El gobierno argentino, en estas condiciones hostiles, tiene algunos logros que mostrar. La publicación de The Lancet termina de echar luz sobre un acierto que fue negado de forma sistemática desde que, en diciembre, arribaron al país las primeras dosis. Fuera de la esfera de influencia directa de la Federación Rusa, nuestro país fue el primero en apostar por la vacuna desarrollada por el Instituto Gamaleya. La apuesta, que le valió críticas furiosas desde vastos sectores de la oposición -con matices en cuanto al tono, siempre en algún lugar entre la “falta de rigurosidad de datos” declamada por el senador Lousteau y la denuncia por envenenamiento realizada por Elisa Carrió-, no fue guiada por preferencias ideológicas sino, justamente, por lo contrario.

Una mirada desprejuiciada sobre las vacunas que llevó al Presidente a poner atención en el desarrollo ruso desde el momento en que se anunció el final de la fase II, tal como lo había hecho, sin controversias esta vez, con la vacuna de Oxford/AstraZeneca, cuyo principio activo se produce en la Argentina para toda hispanoamérica. Técnicos de ANMAT verificaron la seguridad y eficacia de la vacuna mientras la secretaria de Acceso a la Salud, Carla Vizzotti, y la asesora presidencial Cecilia Nicolini encabezaron de forma reservada las negociaciones con las autoridades rusas. En tiempos en que se pierden los objetivos de las acciones gubernamentales, Argentina pudo vacunar, en un período de escasez global, a buena parte de su personal de salud -la primera línea del combate contra el virus- a partir de una respuesta rápida, apoyada también en la capacidad de los técnicos de su organismo evaluador.

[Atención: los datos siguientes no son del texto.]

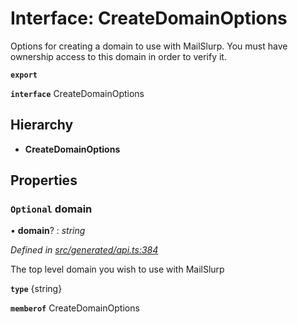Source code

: # Interface: CreateDomainOptions

Options for creating a domain to use with MailSlurp. You must have ownership access to this domain in order to verify it.

**`export`** 

**`interface`** CreateDomainOptions

## Hierarchy

* **CreateDomainOptions**

## Properties

### `Optional` domain

• **domain**? : *string*

*Defined in [src/generated/api.ts:384](https://github.com/mailslurp/mailslurp-client-ts-js/blob/c5d4ad1/src/generated/api.ts#L384)*

The top level domain you wish to use with MailSlurp

**`type`** {string}

**`memberof`** CreateDomainOptions
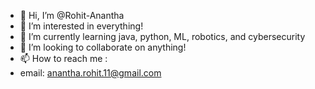 - 👋 Hi, I’m @Rohit-Anantha
- 👀 I’m interested in everything!
- 🌱 I’m currently learning java, python, ML, robotics, and cybersecurity
- 💞️ I’m looking to collaborate on anything!
- 📫 How to reach me :
- email: anantha.rohit.11@gmail.com
<!---
Rohit-Anantha/Rohit-Anantha is a ✨ special ✨ repository because its `README.md` (this file) appears on your GitHub profile.
You can click the Preview link to take a look at your changes.
--->
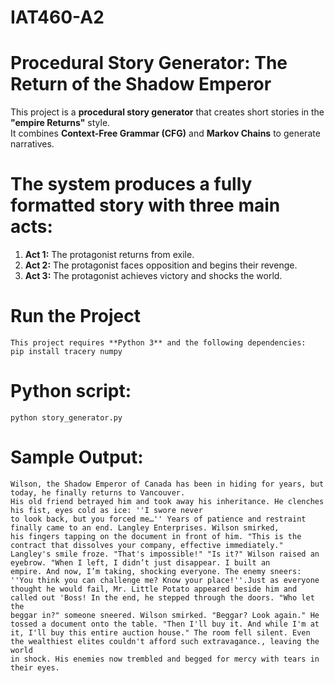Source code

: # IAT460-A2

# Procedural Story Generator: The Return of the Shadow Emperor

 This project is a **procedural story generator** that creates short stories in the **"empire Returns"** style.  
 It combines **Context-Free Grammar (CFG)** and **Markov Chains** to generate narratives. 

# The system produces a **fully formatted story** with **three main acts**:
  1. **Act 1:** The protagonist returns from exile.
  2. **Act 2:** The protagonist faces opposition and begins their revenge.
  3. **Act 3:** The protagonist achieves victory and shocks the world.

# Run the Project
    This project requires **Python 3** and the following dependencies:
    pip install tracery numpy
# Python script:
    python story_generator.py

# Sample Output:
    Wilson, the Shadow Emperor of Canada has been in hiding for years, but today, he finally returns to Vancouver. 
    His old friend betrayed him and took away his inheritance. He clenches his fist, eyes cold as ice: ''I swore never 
    to look back, but you forced me…'' Years of patience and restraint finally came to an end. Langley Enterprises. Wilson smirked, 
    his fingers tapping on the document in front of him. "This is the contract that dissolves your company, effective immediately." 
    Langley's smile froze. "That's impossible!" "Is it?" Wilson raised an eyebrow. "When I left, I didn’t just disappear. I built an 
    empire. And now, I’m taking, shocking everyone. The enemy sneers: ''You think you can challenge me? Know your place!''.Just as everyone 
    thought he would fail, Mr. Little Potato appeared beside him and called out 'Boss! In the end, he stepped through the doors. "Who let the 
    beggar in?" someone sneered. Wilson smirked. "Beggar? Look again." He tossed a document onto the table. "Then I'll buy it. And while I'm at 
    it, I'll buy this entire auction house." The room fell silent. Even the wealthiest elites couldn't afford such extravagance., leaving the world 
    in shock. His enemies now trembled and begged for mercy with tears in their eyes.
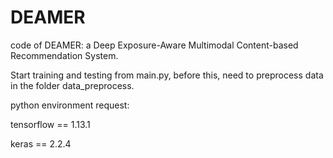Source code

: # DEAMER
code of DEAMER: a Deep Exposure-Aware Multimodal Content-based Recommendation System.

Start training and testing from main.py, before this, need to preprocess data in the folder data_preprocess.

python environment request:

tensorflow == 1.13.1

keras == 2.2.4
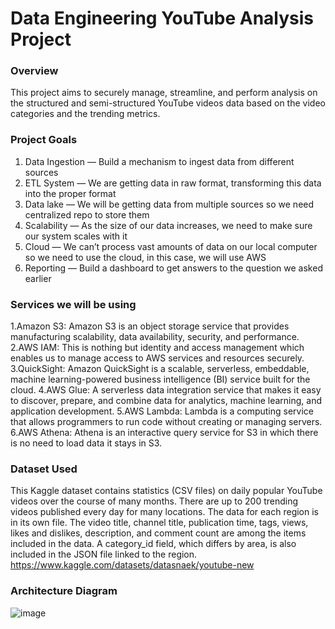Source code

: # Data Engineering YouTube Analysis Project 
### Overview
This project aims to securely manage, streamline, and perform analysis on the structured and semi-structured YouTube videos data based on the video categories and the trending metrics.

### Project Goals
1. Data Ingestion — Build a mechanism to ingest data from different sources
2. ETL System — We are getting data in raw format, transforming this data into the proper format
3. Data lake — We will be getting data from multiple sources so we need centralized repo to store them
4. Scalability — As the size of our data increases, we need to make sure our system scales with it
5. Cloud — We can’t process vast amounts of data on our local computer so we need to use the cloud, in this case, we will use AWS
6. Reporting — Build a dashboard to get answers to the question we asked earlier

### Services we will be using
1.Amazon S3: Amazon S3 is an object storage service that provides manufacturing scalability, data availability, security, and performance.
2.AWS IAM: This is nothing but identity and access management which enables us to manage access to AWS services and resources securely.
3.QuickSight: Amazon QuickSight is a scalable, serverless, embeddable, machine learning-powered business intelligence (BI) service built for the cloud.
4.AWS Glue: A serverless data integration service that makes it easy to discover, prepare, and combine data for analytics, machine learning, and application development.
5.AWS Lambda: Lambda is a computing service that allows programmers to run code without creating or managing servers.
6.AWS Athena: Athena is an interactive query service for S3 in which there is no need to load data it stays in S3.

### Dataset Used
This Kaggle dataset contains statistics (CSV files) on daily popular YouTube videos over the course of many months. There are up to 200 trending videos published every day for many locations. The data for each region is in its own file. The video title, channel title, publication time, tags, views, likes and dislikes, description, and comment count are among the items included in the data. A category_id field, which differs by area, is also included in the JSON file linked to the region.
https://www.kaggle.com/datasets/datasnaek/youtube-new

### Architecture Diagram
![image](https://github.com/Arben11/AWS-Data_Analysis/assets/86513952/6ef013dd-a528-4a0c-9e1d-b475222f9f38)

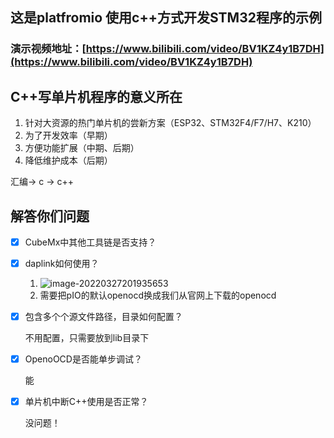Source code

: ## 这是platfromio 使用c++方式开发STM32程序的示例

### 演示视频地址：[https://www.bilibili.com/video/BV1KZ4y1B7DH](https://www.bilibili.com/video/BV1KZ4y1B7DH)

## C++写单片机程序的意义所在

1. 针对大资源的热门单片机的尝新方案（ESP32、STM32F4/F7/H7、K210）
2. 为了开发效率（早期）
3. 方便功能扩展（中期、后期）
4. 降低维护成本（后期）

汇编-> c -> c++

## 解答你们问题

- [x] CubeMx中其他工具链是否支持？

- [x] ‌daplink如何使用？

  1. ![image-20220327201935653](C:\Users\taoyi\AppData\Roaming\Typora\typora-user-images\image-20220327201935653.png)
  2. 需要把pIO的默认openocd换成我们从官网上下载的openocd

- [x] 包含多个个源文件路径，目录如何配置？

  不用配置，只需要放到lib目录下

- [x] OpenoOCD是否能单步调试？

  能

- [x] 单片机中断C++使用是否正常？

  没问题！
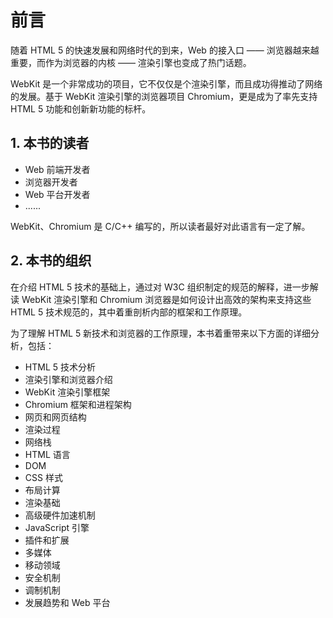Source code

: # 前言

随着 HTML 5 的快速发展和网络时代的到来，Web 的接入口 —— 浏览器越来越重要，而作为浏览器的内核 —— 渲染引擎也变成了热门话题。

WebKit 是一个非常成功的项目，它不仅仅是个渲染引擎，而且成功得推动了网络的发展。基于 WebKit 渲染引擎的浏览器项目 Chromium，更是成为了率先支持 HTML 5 功能和创新新功能的标杆。

## 1. 本书的读者

* Web 前端开发者
* 浏览器开发者
* Web 平台开发者
* ......

WebKit、Chromium 是 C/C++ 编写的，所以读者最好对此语言有一定了解。

## 2. 本书的组织

在介绍 HTML 5 技术的基础上，通过对 W3C 组织制定的规范的解释，进一步解读 WebKit 渲染引擎和 Chromium 浏览器是如何设计出高效的架构来支持这些 HTML 5 技术规范的，其中着重剖析内部的框架和工作原理。

为了理解 HTML 5 新技术和浏览器的工作原理，本书着重带来以下方面的详细分析，包括：

* HTML 5 技术分析
* 渲染引擎和浏览器介绍
* WebKit 渲染引擎框架
* Chromium 框架和进程架构
* 网页和网页结构
* 渲染过程
* 网络栈
* HTML 语言
* DOM
* CSS 样式
* 布局计算
* 渲染基础
* 高级硬件加速机制
* JavaScript 引擎
* 插件和扩展
* 多媒体
* 移动领域
* 安全机制
* 调制机制
* 发展趋势和 Web 平台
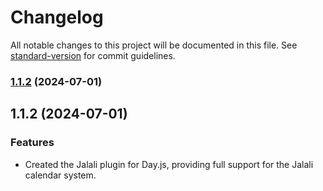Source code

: # Changelog

All notable changes to this project will be documented in this file. See [standard-version](https://github.com/conventional-changelog/standard-version) for commit guidelines.

### [1.1.2](https://github.com/sssajjad007/jalali-plugin-dayjs/compare/v1.1.1...v1.1.2) (2024-07-01)

## 1.1.2 (2024-07-01)


### Features

* Created the Jalali plugin for Day.js, providing full support for the Jalali calendar system.
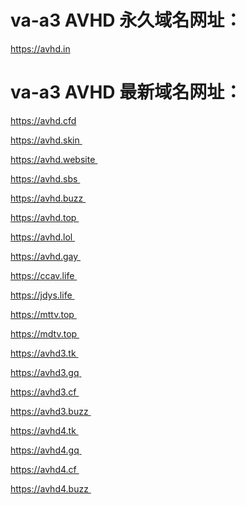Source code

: # va-a3 AVHD 永久域名网址：

https://avhd.in

# va-a3 AVHD 最新域名网址：

https://avhd.cfd

https://avhd.skin 

https://avhd.website 

https://avhd.sbs 

https://avhd.buzz 

https://avhd.top 

https://avhd.lol 

https://avhd.gay 

https://ccav.life 

https://jdys.life 

https://mttv.top 

https://mdtv.top 

https://avhd3.tk 

https://avhd3.gq 

https://avhd3.cf 

https://avhd3.buzz 

https://avhd4.tk 

https://avhd4.gq 

https://avhd4.cf 

https://avhd4.buzz 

Argentina, un país integrante del G-20, con amplia libertad de prensa, con una oposición activa y ruidosa, significaba también una valiosa vidriera para el Kremlin. La posibilidad de mostrar en la cancha que las críticas recibidas eran infundadas. Poco después de la decisión local y el comienzo de la vacunación masiva en el país, varios de los dirigentes más lúcidos del mundo desarrollado, como la alemana Angela Merkel, comenzaron el proceso para abrir sus propios países a la vacuna del instituto Gamaleya, ofreciendo ayuda para la aprobación de la Agencia Europea de Medicamentos, en un marco de preocupación por la severidad del brote en sus países, entregas irregulares de las vacunas originalmente apuntadas y, sobre todo, elementos de convicción sobre su seguridad y eficacia.

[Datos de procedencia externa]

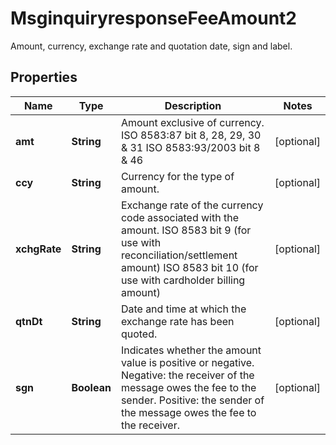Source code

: 

# MsginquiryresponseFeeAmount2

Amount, currency, exchange rate and quotation date, sign and label.

## Properties

| Name | Type | Description | Notes |
|------------ | ------------- | ------------- | -------------|
|**amt** | **String** | Amount exclusive of currency.  ISO 8583:87 bit 8, 28, 29, 30 &amp; 31 ISO 8583:93/2003 bit 8 &amp; 46 |  [optional] |
|**ccy** | **String** | Currency for the type of amount. |  [optional] |
|**xchgRate** | **String** | Exchange rate of the currency code associated with the amount.  ISO 8583 bit 9 (for use with reconciliation/settlement amount) ISO 8583 bit 10 (for use with cardholder billing amount) |  [optional] |
|**qtnDt** | **String** | Date and time at which the exchange rate has been quoted. |  [optional] |
|**sgn** | **Boolean** | Indicates whether the amount value is positive or negative.  Negative: the receiver of the message owes the fee to the sender. Positive: the sender of the message owes the fee to the receiver. |  [optional] |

En adelante, la difícil tarea del Gobierno será asegurarse las dosis comprometidas de Sputnik V, así como de la de Oxford/AstraZeneca producidas en el país, y las que le correspondan por el mecanismo cooperativo global COVAX. El retraso de la Unión Europea respecto del Reino Unido y los Estados Unidos, por escasez de suministros, marca que no será una tarea fácil. La negociación para producir en el país también la vacuna rusa, así como la decisión de buscar más proveedores -con los desarrollos chinos como una posibilidad de refuerzo concreta- se inscribe en el combate a esa incertidumbre global. 

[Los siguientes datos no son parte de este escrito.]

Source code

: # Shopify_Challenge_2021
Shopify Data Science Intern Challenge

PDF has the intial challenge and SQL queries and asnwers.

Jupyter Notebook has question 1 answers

La publicación en The Lancet de los resultados de Sputnik V confirma al mundo datos que, a pesar de las declaraciones públicas malintencionadas que prosperaron en los últimos meses, las autoridades sanitarias argentinas ya habían comprobado. Es posible que las intrigas geopolíticas opositoras se trasladen de Moscú a Beijing si es que finalmente se confirma el éxito de la negociación para disponer de vacunas de ese origen. Como bien señala Zeynep Tufekcı, quizás la intelectual que mejor difundió la dinámica social del virus, el problema actual, en todo el mundo, no son los decimales de las pruebas de eficacia de la vacuna -todas mostraron seguridad y capacidad de prevenir internaciones graves y fallecimientos- sino la velocidad de vacunación.

Todas las vacunas sirven para frenar la propagación del virus, cuya evolución constituye una amenaza cierta y grave. Hay por delante dos grandes desafíos. Vacunar, cuanto antes y con lo que se disponga, mientras se continúa la acción a nivel internacional para que, como Argentina sostiene desde el comienzo de la pandemia, las vacunas se conviertan en un verdadero bien público global.